DOCUMENT EXCERPT
# # # # #

August has been a hell of a busy month. A couple of weeks ago my Aunt Karen and cousin Brandon came to visit. We spent some time at the coast, went to the Tillamook Cheese factory, hit Saturday Market and Voodoo Doughnuts. All the things Oregonians only do when they have visitors in town (but should be done more often). I was so happy to show off my baby to them. Especially my Aunt, who is like my second mom. And I can’t believe how grown up my cousin Brandon is. He’s 16, and probably the most polite gentleman I know.
A couple of days after they left, Katrina came to town. It was like having a nanny who’s your best friend. When she’s around I don’t have to heft the kid because she’ll gladly do it. Not that I’m not happy to hold my child, he’s just incredibly heavy and it’s nice to have a break from carrying the nearly 20 lb. marshmallow puff that is constantly leaking from the mouth.
In between the two visits two things happened.
Thing #1: I got in an accident. Just a little fender bender, and it wasn’t my fault. Max was in there with me, but he didn’t even cry. I couldn’t have been going more than 20 MPH. Luckily no one was hurt and the old man that hit me was easy to work with (even though he tried to convince me to tell my insurance company that someone hit me while I was parked so he wouldn’t have to face a rate increase through his insurance. Ha!). The Prius is getting a new bumper as I type, and for now I’m sporting a Hyundai Santa Fe. Quite the switch from a fuel efficient hybrid to a gas guzzling s.u.v., huh?

# # # # #

WHAT TO WORK ON
1) Answer these about the post about a busy August:
(a) How old is cousin Brandon?
(b) About how much does the baby weigh?
(c) What vehicle is the writer driving while the Prius gets a new bumper?
2) Carry on the post about a busy August with the next part, after its last sentence.
The records have no connection to the post about a busy August.

# # # # #

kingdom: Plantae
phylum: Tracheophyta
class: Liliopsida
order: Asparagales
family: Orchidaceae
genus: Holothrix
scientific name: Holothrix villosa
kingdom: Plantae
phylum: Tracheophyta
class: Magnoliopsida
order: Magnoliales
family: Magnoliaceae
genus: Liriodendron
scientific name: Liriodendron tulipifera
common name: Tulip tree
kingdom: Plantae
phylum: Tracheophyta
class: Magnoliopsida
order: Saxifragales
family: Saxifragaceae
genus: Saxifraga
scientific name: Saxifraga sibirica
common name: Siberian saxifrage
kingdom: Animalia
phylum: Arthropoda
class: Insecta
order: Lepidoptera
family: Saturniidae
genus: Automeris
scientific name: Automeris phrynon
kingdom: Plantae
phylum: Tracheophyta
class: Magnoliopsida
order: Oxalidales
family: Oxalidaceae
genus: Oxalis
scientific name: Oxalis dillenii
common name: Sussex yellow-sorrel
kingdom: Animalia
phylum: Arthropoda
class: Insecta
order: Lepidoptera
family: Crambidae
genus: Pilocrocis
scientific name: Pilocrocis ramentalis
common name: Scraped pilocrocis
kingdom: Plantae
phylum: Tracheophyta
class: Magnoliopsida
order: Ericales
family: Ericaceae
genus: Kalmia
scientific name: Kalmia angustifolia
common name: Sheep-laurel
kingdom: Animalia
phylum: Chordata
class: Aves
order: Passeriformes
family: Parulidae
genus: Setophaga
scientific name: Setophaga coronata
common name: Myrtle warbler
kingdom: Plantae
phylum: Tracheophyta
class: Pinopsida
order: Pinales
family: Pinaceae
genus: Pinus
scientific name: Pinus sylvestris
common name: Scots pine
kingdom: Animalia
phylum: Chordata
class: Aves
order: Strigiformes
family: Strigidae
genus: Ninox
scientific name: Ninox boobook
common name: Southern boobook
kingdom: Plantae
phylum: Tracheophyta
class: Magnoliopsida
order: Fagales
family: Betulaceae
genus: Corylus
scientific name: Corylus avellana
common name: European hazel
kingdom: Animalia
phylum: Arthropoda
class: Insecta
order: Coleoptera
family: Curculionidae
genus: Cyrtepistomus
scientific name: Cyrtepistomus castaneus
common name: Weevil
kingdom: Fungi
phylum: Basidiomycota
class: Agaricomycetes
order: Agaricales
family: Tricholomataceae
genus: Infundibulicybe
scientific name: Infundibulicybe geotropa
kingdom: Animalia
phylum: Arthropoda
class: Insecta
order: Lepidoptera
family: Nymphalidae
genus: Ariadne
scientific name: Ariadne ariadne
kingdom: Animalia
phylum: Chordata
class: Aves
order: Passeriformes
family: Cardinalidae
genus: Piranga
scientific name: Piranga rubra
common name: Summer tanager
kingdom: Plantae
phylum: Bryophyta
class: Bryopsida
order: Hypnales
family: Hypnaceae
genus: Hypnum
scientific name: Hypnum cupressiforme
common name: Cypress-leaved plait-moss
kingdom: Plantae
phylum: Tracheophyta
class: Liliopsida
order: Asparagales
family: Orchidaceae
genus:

# # # # #

TASK ANSWERS
1)
(a) 16
(b) Nearly 20 lb.
(c) A Hyundai Santa Fe

2)
Thing#2: Max had a physical therapy appointment a few weeks ago. She was pleased with his progress in neck strength and range of motion. But she was still concerned about his muscle weakness, and more-so the asymmetry in his face and ears. She started talking helmets. This was my worst fear. OK, not really. Surgery was my worst fear, this was a close second.
The condition is called plagiocephaly.
What is deformational plagiocephaly: The term deformational plagiocephaly (pla-gee-o-se-fa-lee), is derived from Greek, plagio meaning oblique and cephale meaning head. This term is used to describe the shape of a head that has become misshapen due to external forces.
Remember Max’s birth story and how he was stuck in the birth canal? Well, due to his positioning in the birth canal his head shape is crooked. Looking down on his face from above his head you can see how the left side slopes, while the right side protrudes. His left ear is set further back than his right (which would be a problem in the future if he ever needed glasses), and his left eye is sunken in and squints more than his right.
The P.T. sent us to an orthotist to talk more about helmets. The orthotist took some measurements of his head. I forget what the measurements were called, but basically a well rounded head would measure at 0mm. Max’s head measured at 21mm. The orthotist said anything above 7mm they would recommend a helmet for. 4 months is the age that they recommend starting the helmets. The older the child gets, the longer they’ll have to wear it for. He gave Rob and I a few minutes to talk it over.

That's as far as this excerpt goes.